# [Task instructions]
Lines holding the string "there": copy each one from the listing below.
━━━━━ Data in this exercise ━━━━━
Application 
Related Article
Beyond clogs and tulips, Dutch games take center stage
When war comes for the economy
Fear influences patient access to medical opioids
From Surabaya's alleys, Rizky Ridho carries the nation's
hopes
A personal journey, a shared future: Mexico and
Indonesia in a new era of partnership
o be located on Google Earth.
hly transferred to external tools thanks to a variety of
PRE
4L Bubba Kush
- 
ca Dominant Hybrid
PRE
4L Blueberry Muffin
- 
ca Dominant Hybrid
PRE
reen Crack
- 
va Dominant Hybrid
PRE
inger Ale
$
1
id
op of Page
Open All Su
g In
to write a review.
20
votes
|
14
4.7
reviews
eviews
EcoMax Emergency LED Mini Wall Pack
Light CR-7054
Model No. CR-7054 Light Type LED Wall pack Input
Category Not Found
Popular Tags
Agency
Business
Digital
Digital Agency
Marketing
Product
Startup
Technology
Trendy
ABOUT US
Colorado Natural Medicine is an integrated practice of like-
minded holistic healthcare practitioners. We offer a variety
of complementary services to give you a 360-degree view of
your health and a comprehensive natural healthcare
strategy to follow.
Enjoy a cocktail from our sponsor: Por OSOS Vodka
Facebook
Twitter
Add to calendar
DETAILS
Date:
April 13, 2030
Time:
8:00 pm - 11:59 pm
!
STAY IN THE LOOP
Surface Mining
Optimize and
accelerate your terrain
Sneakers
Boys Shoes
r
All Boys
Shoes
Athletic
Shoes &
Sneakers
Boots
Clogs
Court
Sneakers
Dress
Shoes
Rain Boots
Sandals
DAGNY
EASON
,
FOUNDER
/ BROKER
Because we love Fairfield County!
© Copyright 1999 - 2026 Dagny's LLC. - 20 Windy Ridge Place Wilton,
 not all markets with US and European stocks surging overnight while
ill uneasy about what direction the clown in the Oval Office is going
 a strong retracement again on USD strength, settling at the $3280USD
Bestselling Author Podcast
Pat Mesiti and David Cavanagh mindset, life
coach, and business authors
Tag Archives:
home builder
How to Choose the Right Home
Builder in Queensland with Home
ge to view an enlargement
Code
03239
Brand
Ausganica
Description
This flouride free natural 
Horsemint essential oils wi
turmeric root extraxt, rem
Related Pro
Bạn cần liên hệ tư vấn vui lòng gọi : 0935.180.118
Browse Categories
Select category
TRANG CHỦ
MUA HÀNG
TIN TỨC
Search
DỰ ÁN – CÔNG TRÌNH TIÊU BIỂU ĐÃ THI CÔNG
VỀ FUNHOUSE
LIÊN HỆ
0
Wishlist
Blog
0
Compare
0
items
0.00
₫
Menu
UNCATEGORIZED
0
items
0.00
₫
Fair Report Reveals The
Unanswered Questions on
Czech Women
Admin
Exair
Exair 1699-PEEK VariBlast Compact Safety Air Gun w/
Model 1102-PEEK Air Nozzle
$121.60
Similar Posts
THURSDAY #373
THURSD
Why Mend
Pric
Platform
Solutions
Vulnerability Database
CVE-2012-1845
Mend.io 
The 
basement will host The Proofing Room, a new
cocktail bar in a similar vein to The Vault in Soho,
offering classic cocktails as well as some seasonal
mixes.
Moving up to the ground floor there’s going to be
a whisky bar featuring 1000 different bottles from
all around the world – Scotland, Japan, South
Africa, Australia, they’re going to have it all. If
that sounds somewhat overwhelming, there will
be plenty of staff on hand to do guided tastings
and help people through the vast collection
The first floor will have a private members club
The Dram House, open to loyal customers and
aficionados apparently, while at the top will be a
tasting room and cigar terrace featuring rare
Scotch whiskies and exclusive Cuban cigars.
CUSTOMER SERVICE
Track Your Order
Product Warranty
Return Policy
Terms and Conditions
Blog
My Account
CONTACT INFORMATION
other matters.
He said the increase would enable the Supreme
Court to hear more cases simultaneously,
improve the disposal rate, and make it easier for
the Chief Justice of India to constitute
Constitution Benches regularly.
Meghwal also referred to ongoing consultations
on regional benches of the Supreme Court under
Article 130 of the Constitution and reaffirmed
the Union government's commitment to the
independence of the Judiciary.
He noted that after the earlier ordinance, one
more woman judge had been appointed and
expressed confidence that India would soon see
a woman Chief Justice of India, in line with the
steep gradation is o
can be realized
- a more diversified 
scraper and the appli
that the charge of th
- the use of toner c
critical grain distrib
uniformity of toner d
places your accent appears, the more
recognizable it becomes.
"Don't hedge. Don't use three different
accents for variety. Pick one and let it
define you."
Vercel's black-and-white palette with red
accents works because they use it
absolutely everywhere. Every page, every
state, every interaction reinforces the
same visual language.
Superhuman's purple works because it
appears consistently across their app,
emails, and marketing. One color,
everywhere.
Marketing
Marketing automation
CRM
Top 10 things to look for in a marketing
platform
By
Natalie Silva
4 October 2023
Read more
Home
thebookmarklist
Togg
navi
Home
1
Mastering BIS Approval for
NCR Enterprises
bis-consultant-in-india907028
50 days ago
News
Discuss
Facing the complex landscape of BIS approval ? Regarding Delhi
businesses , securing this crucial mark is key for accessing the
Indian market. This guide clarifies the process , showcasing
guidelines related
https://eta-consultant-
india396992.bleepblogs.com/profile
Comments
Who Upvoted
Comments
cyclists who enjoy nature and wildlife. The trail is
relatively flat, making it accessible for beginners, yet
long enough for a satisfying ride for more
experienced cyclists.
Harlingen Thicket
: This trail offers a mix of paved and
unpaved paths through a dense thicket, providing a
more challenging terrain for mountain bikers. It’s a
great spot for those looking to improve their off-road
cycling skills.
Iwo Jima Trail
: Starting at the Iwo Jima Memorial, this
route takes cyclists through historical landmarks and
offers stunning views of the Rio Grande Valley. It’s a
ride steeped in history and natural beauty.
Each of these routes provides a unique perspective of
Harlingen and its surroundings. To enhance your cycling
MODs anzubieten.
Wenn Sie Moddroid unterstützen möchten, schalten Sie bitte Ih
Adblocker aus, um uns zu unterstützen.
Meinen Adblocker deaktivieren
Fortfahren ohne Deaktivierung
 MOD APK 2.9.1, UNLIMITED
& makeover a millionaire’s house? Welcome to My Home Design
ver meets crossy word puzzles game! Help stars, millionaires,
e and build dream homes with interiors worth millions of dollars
━━━━━
# [Task solution]
Moving up to the ground floor there’s going to be
that sounds somewhat overwhelming, there will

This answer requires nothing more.